Data are shown as median [IQR] or number (%).

p values were computed by independent t-test (continuous variables) or Chi-squared test (binary variables), without controlling for possible covariates. p-values are highlighted in bold in case of statistical significance of the differences. Please refer to Supplementary Tables 7 and 8 for the results controlled for covariates. Abbreviations: ADC: apparent diffusion coefficient; GM: gray matter; WM: white matter; MRI = magnetic resonance imaging.

3.1. ADC alteration in COVID-19 vs control patients

No difference in age and sex was found between COVID-19 patients with neurological manifestations and control patients. COVID-19 patients showed significantly higher ADC values in the GM and in the WM (Table 1).

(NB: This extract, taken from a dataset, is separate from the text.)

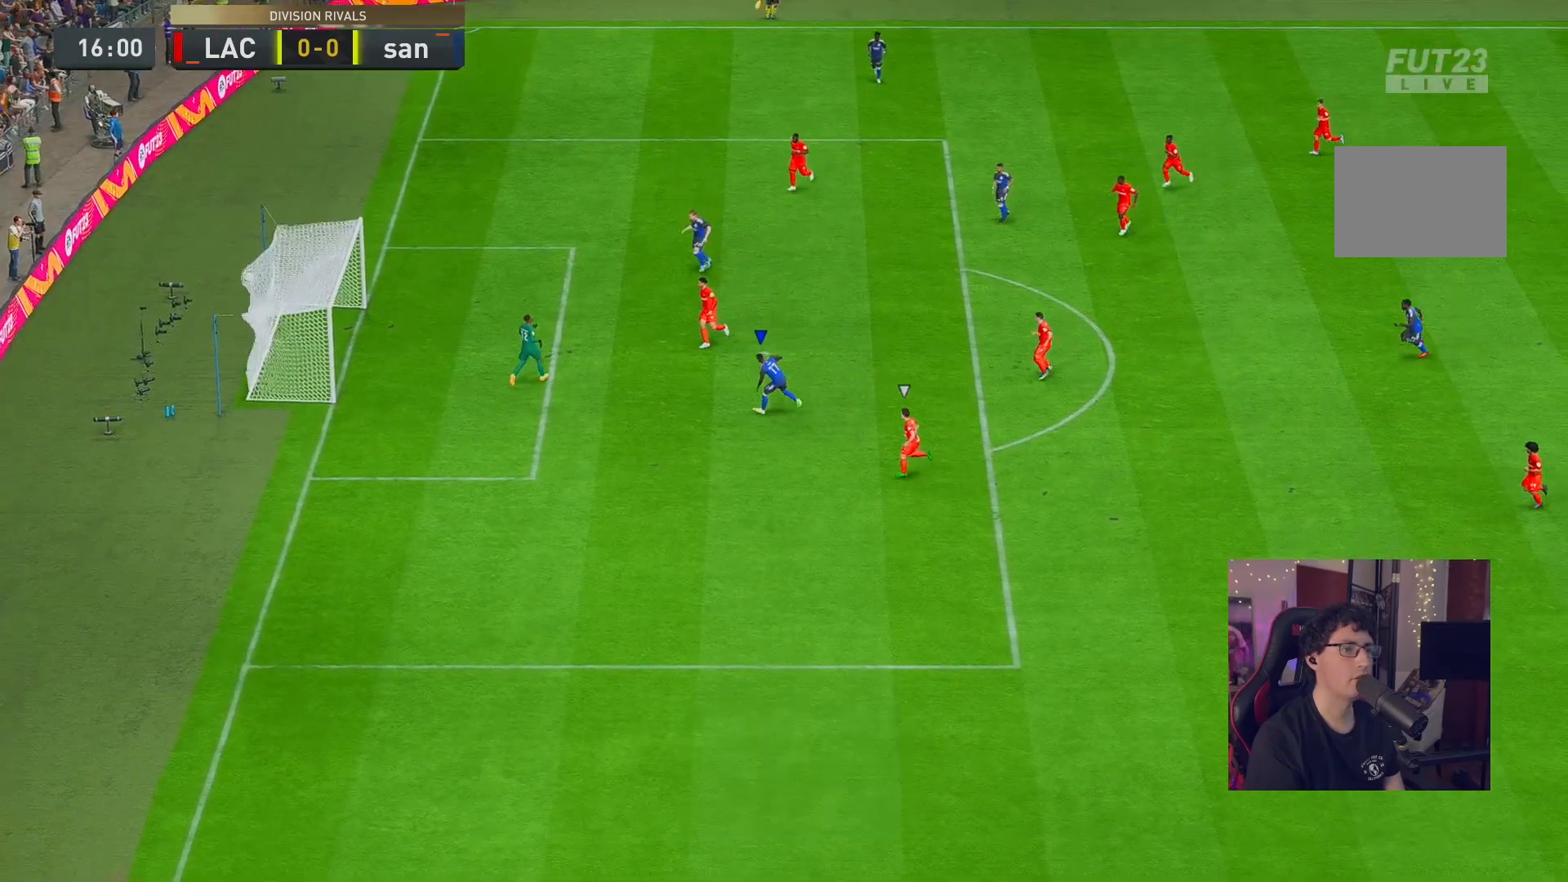
{"buttons": [], "left_stick": "center", "right_stick": "center", "events": [[200, "left_stick", "center"]]}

In the COVID-19 patient group, a widespread significant increase in ADC was found in the WM (Fig. 2, Supplementary Table 1, and Supplementary Table 2). A statistically significant increase in ADC was also found in several GM regions, most significant (uncorrected p < 0.001) in the left precentral gyrus, in the right rolandic operculum, in the lingual gyrus, as well as in the right precuneus, pallidum, and thalamus (Supplementary Table 3). Right precuneus and pallidum survived correction for multiple comparisons (corrected p < 0.05).

Fig. 2.

Fig. 2

White matter regions with significant diffusion differences in the 215 COVID-19 patients included in the study. WM regions of the JHU WM atlas (Oishi et al., 2009) were colour-coded based on the statistical significance (Bonferroni corrected p-value < 0.05) of the increase (red-yellow) or decrease (blue-green) in ADC in COVID-19 patients as compared with the normal controls. P-values were computed by non-parametric Wilcoxon rank sum test. (For interpretation of the references to colour in this figure legend, the reader is referred to the web version of this article.)

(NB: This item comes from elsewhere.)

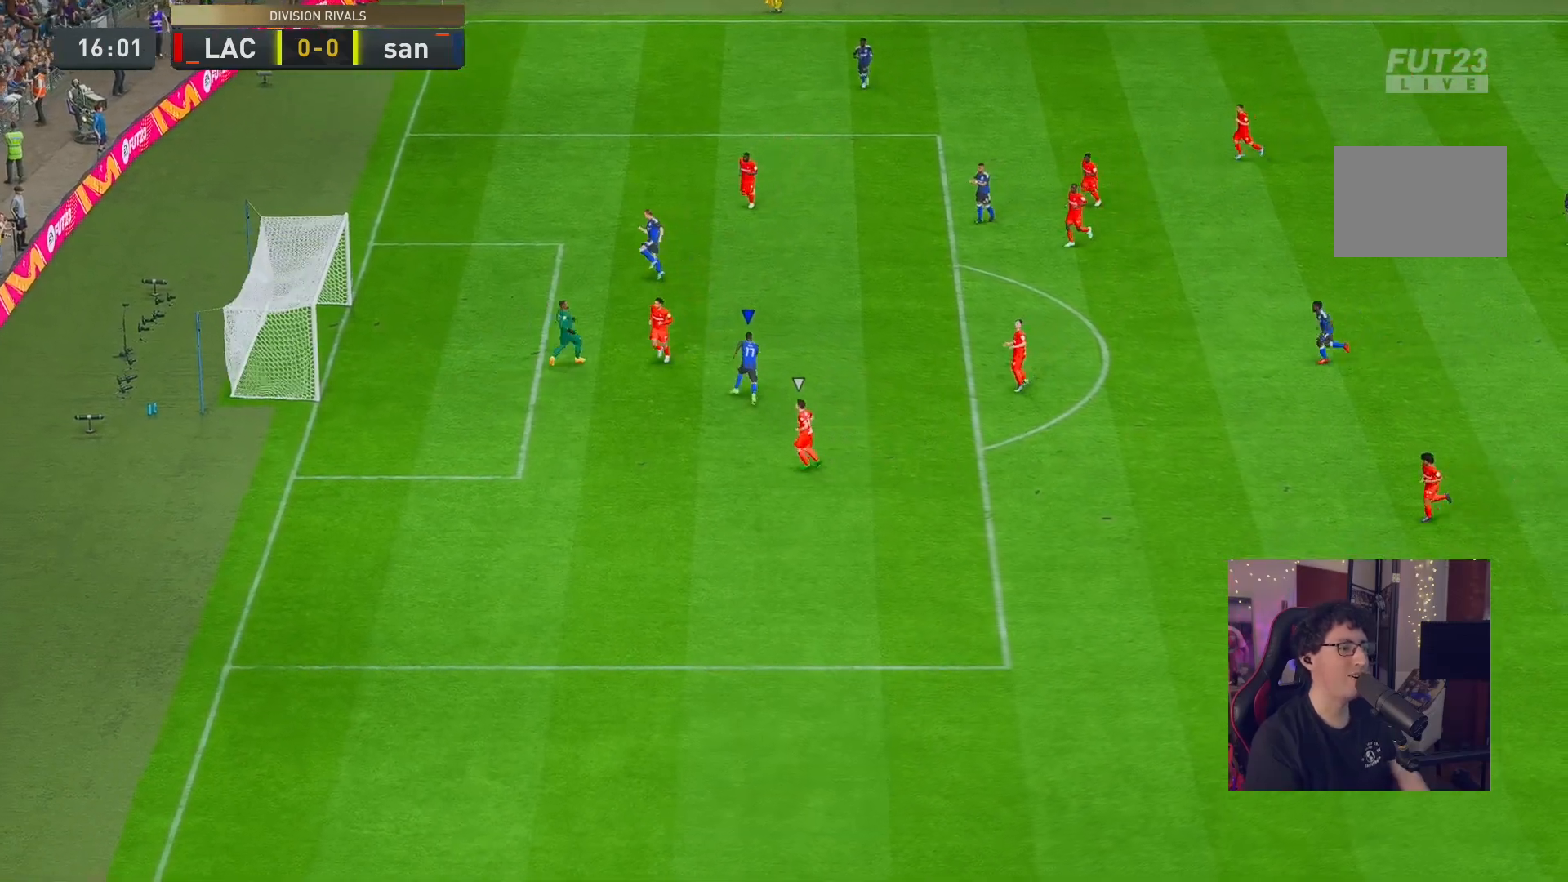
{"buttons": [], "left_stick": "center", "right_stick": "center", "events": []}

In the whole group of patients (including both COVID-19 and control patients), age was positively correlated with ADC values in the whole brain (Spearman ρ = 0.61, p < 0.001), as well as in the GM (ρ = 0.49, p < 0.001) and in the WM (ρ = 0.25, p < 0.001) separately. The statistically significant positive correlation was maintained in the COVID-19 group both in the whole brain and individual tissues (p < 0.001 in all cases).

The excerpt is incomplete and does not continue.